I don’t need to hear this. I start toward the house. I’ll tear it apart if I have to. I don’t care anymore. I’m going to see my son again.
They both follow me. “Don’t you want to hear my proposal?” Hayden asks.
I make a fist. He’s too far away for me to hit him with it. “No.”
“He’s not your son. I’m sure you know that by now. But you were wronged. I always felt bad about that—about you taking the fall, about you ending up in prison. So let me help. Listen to me, David. The Paynes have means. We can get you out of the country, set you up with a new identity—”
“You’re a lunatic.”
“No, listen to me.”
And that’s it. We are about twenty yards from the front door now. I turn and rush him and grab him by the throat with one hand.
I hear Rachel again say, “David.”
But I don’t care. I am about to throw Hayden Payne to the ground when I hear another voice, a man’s, calmly say, “Okay, that’s enough.”
The man is heavyset with dark hair. He wears a black suit.
He also has a gun in his hand.
“Let him go, David,” the man says.
The man speaks casually, softly even, but there is something in the tone that makes you pull up and listen closely. His eyes are cold and dead in a way I’ve seen too often in prison.
And right there and then, I have an epiphany.
I don’t know if that’s the right word, but it’s close enough. It all happens in less than a second. I know men like him. I know the situation. I know that he is armed and on a private residence. I know that he is here to kill me. I know in the end I have to protect Rachel and Matthew and that for me, there are no consequences.
With all that in mind, I move very fast.
I still have my hand around Hayden’s throat. I pull him in front of me, using him for the briefest of moments as a shield.

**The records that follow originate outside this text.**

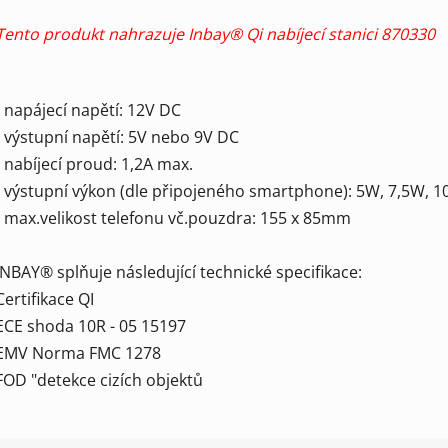
Tento produkt nahrazuje Inbay® Qi nabíjecí stanici 870330
- napájecí napětí: 12V DC
- výstupní napětí: 5V nebo 9V DC
- nabíjecí proud: 1,2A max.
- výstupní výkon (dle připojeného smartphone): 5W, 7,5W, 
- max.velikost telefonu vč.pouzdra: 155 x 85mm
INBAY® splňuje následující technické specifikace:
Certifikace QI
ECE shoda 10R - 05 15197
EMV Norma FMC 1278
FOD "detekce cizích objektů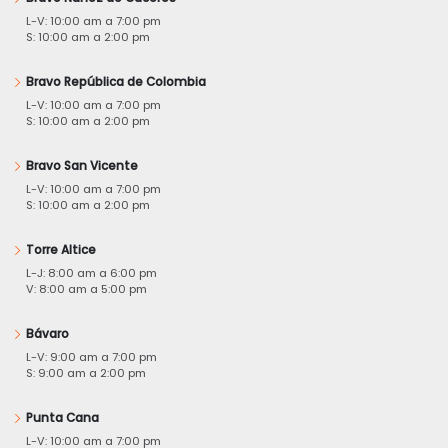
L-V: 10:00 am a 7:00 pm
S: 10:00 am a 2:00 pm
Bravo República de Colombia
L-V: 10:00 am a 7:00 pm
S: 10:00 am a 2:00 pm
Bravo San Vicente
L-V: 10:00 am a 7:00 pm
S: 10:00 am a 2:00 pm
Torre Altice
L-J: 8:00 am a 6:00 pm
V: 8:00 am a 5:00 pm
Bávaro
L-V: 9:00 am a 7:00 pm
S: 9:00 am a 2:00 pm
Punta Cana
L-V: 10:00 am a 7:00 pm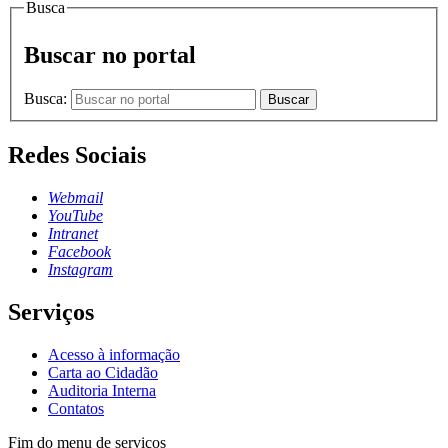
Busca
Buscar no portal
Busca:
Buscar
Redes Sociais
Webmail
YouTube
Intranet
Facebook
Instagram
Serviços
Acesso à informação
Carta ao Cidadão
Auditoria Interna
Contatos
Fim do menu de serviços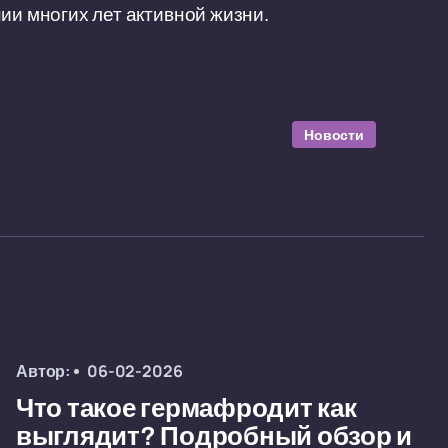
ии многих лет активной жизни.
Новости
Автор:
06-02-2026
Что такое гермафродит как
выглядит? Подробный обзор и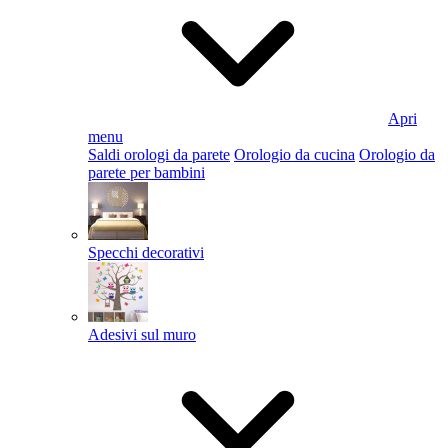
Apri
menu
Saldi orologi da parete
Orologio da cucina
Orologio da
parete per bambini
Specchi decorativi
Adesivi sul muro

With my free hand, I pull out my gun.
This isn’t the first time I’ve handled a gun. My father was a police officer. He was big on gun safety. He and Uncle Philip used to take Adam and me to the range with them in Everett on Saturday afternoons. I became a pretty good shot, not so much with stationary targets, but the simulation exercises where cardboard cutouts pop up at random times. Sometimes it would be a bad guy. Sometimes it would be an innocent civilian. I wasn’t the best at differentiating the two, but I remember what my father taught me.
No head shots. No aiming for the legs or trying to wound. Aim for the center mass of the torso and leave yourself the most room for error.
The man quickly sees what I am doing.
He raises his weapon. But my boldness, the suddenness of my actions, plus using Hayden Payne as a temporary shield, gives me the advantage.
I fire three times.
And the man goes down.
Hayden screams and runs toward the front door. I turn to follow him, but then I spot another man pulling out a gun.
No hesitation.
I fire three more times.
This guy goes down too.
I don’t know whether the two men are dead or injured. I don’t care. Hayden is inside the door.
I run toward the first fallen man. His eyes are closed, but I think he’s still breathing. I don’t have time to check. I bend down and pry the gun from his hand. Then I turn back toward Rachel.